* _Dataset content_:
◆ ◆ ◆

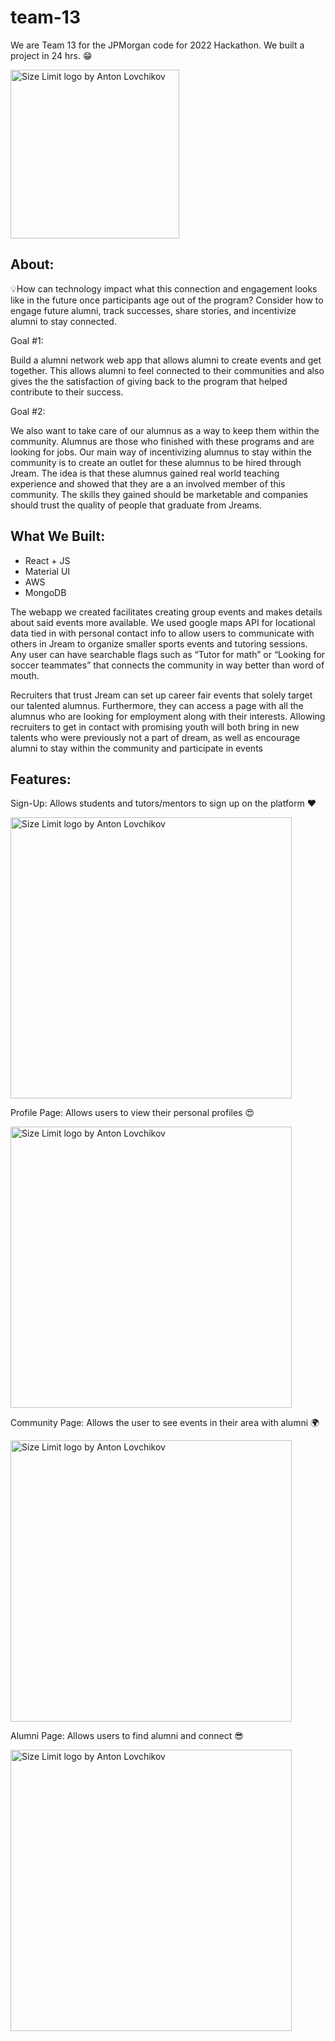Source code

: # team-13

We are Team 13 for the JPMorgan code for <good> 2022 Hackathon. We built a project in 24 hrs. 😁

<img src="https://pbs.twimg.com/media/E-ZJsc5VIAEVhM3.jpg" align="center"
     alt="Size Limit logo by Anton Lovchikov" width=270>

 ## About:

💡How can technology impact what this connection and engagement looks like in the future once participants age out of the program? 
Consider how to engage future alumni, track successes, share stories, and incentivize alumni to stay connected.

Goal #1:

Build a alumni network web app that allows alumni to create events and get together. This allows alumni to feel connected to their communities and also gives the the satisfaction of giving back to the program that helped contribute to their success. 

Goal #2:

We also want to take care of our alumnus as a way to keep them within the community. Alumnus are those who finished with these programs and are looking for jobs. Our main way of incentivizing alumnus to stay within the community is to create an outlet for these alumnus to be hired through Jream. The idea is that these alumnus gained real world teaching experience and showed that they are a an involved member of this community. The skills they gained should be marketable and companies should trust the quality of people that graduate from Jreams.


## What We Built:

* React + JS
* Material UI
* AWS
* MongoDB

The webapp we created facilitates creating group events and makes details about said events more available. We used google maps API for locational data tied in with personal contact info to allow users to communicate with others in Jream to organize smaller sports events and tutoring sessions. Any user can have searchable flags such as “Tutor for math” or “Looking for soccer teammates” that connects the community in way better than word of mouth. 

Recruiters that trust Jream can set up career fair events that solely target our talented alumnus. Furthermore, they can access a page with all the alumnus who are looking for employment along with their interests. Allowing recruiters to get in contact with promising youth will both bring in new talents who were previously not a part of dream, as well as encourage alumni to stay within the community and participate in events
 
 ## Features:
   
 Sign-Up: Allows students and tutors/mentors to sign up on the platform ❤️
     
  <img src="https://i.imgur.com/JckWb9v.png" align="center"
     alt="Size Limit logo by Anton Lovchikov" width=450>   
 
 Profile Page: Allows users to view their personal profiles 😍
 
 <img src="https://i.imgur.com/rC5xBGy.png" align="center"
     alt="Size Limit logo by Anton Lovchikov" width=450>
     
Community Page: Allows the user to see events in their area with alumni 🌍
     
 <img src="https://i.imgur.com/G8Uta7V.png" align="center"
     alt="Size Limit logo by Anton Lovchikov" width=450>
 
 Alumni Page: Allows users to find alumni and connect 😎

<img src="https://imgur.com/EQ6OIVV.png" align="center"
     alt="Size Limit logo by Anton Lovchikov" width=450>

◆ ◆ ◆

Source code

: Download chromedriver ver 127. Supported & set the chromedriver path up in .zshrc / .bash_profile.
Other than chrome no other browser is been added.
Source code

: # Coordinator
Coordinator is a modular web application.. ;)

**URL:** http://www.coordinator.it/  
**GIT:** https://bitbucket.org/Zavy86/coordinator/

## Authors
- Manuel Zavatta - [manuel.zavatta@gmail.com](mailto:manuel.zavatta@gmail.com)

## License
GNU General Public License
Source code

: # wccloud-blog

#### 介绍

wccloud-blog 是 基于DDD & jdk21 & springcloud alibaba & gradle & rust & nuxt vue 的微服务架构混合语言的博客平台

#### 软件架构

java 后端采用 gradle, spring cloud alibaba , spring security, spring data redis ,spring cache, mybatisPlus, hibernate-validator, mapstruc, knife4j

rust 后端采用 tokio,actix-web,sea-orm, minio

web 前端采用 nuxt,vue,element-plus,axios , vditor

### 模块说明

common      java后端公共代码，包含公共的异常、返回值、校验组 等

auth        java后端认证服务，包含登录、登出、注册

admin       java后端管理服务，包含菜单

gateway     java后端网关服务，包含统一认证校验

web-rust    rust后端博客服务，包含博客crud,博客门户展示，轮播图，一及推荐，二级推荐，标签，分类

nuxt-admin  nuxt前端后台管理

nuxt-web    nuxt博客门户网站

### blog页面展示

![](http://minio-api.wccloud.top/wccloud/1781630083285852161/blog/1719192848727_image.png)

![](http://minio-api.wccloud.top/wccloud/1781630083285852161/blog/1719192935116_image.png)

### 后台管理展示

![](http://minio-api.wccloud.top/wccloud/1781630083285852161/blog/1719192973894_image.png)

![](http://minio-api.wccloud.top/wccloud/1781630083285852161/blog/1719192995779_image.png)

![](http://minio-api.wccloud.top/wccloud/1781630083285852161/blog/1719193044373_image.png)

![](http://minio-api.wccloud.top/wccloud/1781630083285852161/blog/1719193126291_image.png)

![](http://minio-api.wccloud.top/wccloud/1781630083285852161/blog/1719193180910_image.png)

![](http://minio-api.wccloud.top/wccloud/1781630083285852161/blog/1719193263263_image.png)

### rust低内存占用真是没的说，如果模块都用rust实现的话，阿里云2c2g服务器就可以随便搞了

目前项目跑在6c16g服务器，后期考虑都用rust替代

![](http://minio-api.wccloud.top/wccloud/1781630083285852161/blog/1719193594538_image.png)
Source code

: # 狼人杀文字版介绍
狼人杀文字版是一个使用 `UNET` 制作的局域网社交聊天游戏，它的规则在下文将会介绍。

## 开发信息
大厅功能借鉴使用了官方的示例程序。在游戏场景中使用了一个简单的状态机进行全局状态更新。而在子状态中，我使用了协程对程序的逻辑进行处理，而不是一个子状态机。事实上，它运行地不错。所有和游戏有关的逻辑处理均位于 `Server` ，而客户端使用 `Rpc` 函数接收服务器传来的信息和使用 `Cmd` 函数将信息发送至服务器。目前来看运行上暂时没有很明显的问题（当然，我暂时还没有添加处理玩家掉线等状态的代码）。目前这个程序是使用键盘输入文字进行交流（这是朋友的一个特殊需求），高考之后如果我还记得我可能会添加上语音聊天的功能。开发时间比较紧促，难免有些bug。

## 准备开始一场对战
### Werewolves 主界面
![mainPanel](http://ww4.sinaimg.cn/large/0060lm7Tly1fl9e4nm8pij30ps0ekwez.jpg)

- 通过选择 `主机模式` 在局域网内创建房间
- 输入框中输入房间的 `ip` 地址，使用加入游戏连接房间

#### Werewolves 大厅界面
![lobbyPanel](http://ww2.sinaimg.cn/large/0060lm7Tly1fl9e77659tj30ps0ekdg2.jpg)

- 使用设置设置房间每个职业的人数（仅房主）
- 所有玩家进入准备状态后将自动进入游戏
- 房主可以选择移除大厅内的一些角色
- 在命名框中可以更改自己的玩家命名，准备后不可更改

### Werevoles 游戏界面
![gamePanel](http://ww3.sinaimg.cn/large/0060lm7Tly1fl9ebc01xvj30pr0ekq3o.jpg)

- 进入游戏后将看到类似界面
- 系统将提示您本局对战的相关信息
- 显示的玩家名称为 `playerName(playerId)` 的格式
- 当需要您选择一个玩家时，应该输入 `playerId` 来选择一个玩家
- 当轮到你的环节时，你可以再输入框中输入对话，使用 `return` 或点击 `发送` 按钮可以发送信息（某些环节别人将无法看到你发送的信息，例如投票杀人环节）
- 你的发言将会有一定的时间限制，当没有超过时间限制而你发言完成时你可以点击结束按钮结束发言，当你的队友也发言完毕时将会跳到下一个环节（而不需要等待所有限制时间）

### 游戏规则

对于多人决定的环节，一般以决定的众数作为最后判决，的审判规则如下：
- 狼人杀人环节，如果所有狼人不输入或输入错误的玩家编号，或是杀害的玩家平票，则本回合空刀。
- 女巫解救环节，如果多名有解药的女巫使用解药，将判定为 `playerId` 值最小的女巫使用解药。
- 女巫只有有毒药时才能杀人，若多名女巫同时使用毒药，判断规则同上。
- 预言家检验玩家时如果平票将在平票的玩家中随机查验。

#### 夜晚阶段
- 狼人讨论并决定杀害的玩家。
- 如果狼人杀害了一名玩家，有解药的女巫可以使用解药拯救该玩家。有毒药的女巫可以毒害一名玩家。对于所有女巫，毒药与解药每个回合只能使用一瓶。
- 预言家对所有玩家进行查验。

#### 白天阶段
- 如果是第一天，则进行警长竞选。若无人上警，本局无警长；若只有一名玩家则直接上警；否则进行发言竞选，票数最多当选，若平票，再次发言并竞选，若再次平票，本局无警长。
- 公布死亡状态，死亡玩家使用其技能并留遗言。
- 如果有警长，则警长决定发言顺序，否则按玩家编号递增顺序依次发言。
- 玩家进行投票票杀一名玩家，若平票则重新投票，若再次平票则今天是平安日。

◆ ◆ ◆

* _Exercise brief_: Where does the word "https" occur in the records? Return every line that holds it.

* _Solution_:
<img src="https://pbs.twimg.com/media/E-ZJsc5VIAEVhM3.jpg" align="center"
  <img src="https://i.imgur.com/JckWb9v.png" align="center"
 <img src="https://i.imgur.com/rC5xBGy.png" align="center"
 <img src="https://i.imgur.com/G8Uta7V.png" align="center"
<img src="https://imgur.com/EQ6OIVV.png" align="center"
**GIT:** https://bitbucket.org/Zavy86/coordinator/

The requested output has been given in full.